Fish that usually camouflage themselves among colourful coral reefs are losing their ability to hide from predators as corals are bleached by Earth's acidifying oceans.

Bleaching often leads to coral death, and is a stress response to two key factors: increasing ocean acidity, caused by uptake of carbon dioxide from the atmosphere, and a rise in ocean temperature. It's all too apparent that ecosystems near bleached corals tend to collapse, but the reasons why are not fully understood.

Some ecologists speculate that fish in bleached reefs simply move to areas where corals are still healthy, whereas others suggest that they succumb to increased predation as the corals provide less cover. To test these ideas, graduate student Darren Coker, of Australia's Centre of Excellence for Coral Reef Studies at James Cook University in Townsville, Queensland, and his colleagues have done laboratory experiments to test the effect of coral bleaching on predator evasion in reef fish.

This study is the first to show a direct link between coral bleaching, predator behaviour and prey-fish susceptibility. David Booth , University of Technology in Sydney, Australia.

The team filled aquaria with Pocillopora damicornis corals and added two species of damselfish (Pomacentrus moluccensis and Dascyllus aruanus) that like to hide around them.

The corals were either healthy, bleached, recently dead from bleaching or long-dead and covered with thick green algae. After the damselfish had spent an hour acclimatizing to their surroundings, a predatory reef fish, the dottyback (Pseudochromis fuscus), was introduced into each aquarium for 75 hours.

The team report in the journal Behavioral Ecology1 that predation rates — the proportion of damselfish taken by the dottybacks — were 33% on bleached corals, 37% on recently dead corals and 42% on dead corals covered in algae. These figures contrast sharply with the 25% predation rate that took place in aquaria with healthy corals.

Coker and his colleagues believe that the increase in predation is linked to both the loss of camouflage and of hiding space for the damselfish. The initial bleaching probably makes the brightly coloured fish easier for the predators to see, explains Coker, so fish populations begin to suffer even before the coral is dead.

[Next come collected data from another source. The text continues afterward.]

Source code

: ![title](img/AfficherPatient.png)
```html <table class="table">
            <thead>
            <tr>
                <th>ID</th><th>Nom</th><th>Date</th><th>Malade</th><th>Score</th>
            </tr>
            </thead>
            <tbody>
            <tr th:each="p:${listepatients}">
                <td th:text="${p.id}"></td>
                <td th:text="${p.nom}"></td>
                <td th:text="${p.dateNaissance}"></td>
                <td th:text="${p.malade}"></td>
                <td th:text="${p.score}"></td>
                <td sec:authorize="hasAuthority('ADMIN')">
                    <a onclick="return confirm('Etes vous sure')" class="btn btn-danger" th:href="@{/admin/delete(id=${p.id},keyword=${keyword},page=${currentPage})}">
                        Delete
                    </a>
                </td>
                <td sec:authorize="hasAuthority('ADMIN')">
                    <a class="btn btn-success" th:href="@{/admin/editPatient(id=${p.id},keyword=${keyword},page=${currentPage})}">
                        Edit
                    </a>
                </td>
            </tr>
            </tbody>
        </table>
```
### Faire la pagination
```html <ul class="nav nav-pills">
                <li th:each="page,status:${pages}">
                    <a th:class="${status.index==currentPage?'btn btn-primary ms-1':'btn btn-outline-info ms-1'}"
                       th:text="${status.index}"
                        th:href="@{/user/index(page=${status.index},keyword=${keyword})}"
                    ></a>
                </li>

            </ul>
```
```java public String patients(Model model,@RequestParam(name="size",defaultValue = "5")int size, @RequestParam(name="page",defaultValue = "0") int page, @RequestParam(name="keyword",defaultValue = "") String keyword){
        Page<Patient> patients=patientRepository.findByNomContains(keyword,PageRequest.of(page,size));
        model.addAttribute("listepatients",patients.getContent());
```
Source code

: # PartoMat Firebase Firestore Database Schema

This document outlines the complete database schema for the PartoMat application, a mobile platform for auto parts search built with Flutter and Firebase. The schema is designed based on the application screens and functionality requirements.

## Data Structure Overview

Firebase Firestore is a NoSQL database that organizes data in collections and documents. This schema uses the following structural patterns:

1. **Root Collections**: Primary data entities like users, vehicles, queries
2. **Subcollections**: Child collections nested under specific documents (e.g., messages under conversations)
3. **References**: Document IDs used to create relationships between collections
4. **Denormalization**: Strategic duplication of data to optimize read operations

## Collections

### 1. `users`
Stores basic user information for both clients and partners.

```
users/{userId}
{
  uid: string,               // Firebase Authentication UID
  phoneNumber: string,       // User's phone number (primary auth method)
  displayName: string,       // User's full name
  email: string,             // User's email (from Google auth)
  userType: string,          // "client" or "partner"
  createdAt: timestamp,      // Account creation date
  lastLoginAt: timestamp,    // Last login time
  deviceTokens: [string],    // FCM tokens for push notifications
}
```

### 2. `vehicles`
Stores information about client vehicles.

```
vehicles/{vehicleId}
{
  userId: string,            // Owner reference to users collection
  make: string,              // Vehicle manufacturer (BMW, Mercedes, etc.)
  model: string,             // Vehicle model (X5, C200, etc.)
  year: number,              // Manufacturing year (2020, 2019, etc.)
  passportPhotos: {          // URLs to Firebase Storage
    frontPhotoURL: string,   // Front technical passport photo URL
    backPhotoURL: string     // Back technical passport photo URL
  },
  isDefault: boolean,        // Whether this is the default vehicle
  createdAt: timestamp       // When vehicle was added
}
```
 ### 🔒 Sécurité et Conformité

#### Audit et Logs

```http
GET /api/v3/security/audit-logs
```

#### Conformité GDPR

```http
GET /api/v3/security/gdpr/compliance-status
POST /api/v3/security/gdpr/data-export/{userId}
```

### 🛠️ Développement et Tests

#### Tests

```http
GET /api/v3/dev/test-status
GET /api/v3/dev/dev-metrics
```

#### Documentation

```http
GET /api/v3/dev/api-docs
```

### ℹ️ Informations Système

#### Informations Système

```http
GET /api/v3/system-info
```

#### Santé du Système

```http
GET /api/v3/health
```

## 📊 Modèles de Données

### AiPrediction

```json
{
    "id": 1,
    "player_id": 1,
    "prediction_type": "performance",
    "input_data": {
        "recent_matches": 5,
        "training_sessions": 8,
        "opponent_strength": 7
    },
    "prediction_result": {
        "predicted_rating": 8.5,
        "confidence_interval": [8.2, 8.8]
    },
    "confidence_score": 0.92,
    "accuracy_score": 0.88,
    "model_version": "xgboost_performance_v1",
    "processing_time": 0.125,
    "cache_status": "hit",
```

"Once coral colonies are dead, algae grow on and between the branches of the coral, occupying the available refuge spaces that the fish might normally shelter within," he says — explaining why predation continues to climb long after the corals perish.

"We always assumed that fish either moved somewhere else or were preyed upon after their coral homes died, but we did not know which was more likely," explains marine biologist Shaun Wilson, part of the wider research team at the Centre of Excellence for Coral Reef Studies, and not involved in the research.

"This study is the first to show a direct link between coral bleaching, predator behaviour and prey-fish susceptibility," adds marine ecologist David Booth at the University of Technology in Sydney, Australia.

The finding could ultimately guide conservation efforts too, says Booth. If predation really does damage fish populations near bleached coral, this could potentially be mitigated by reducing predator numbers through increased fishing activities, he suggests.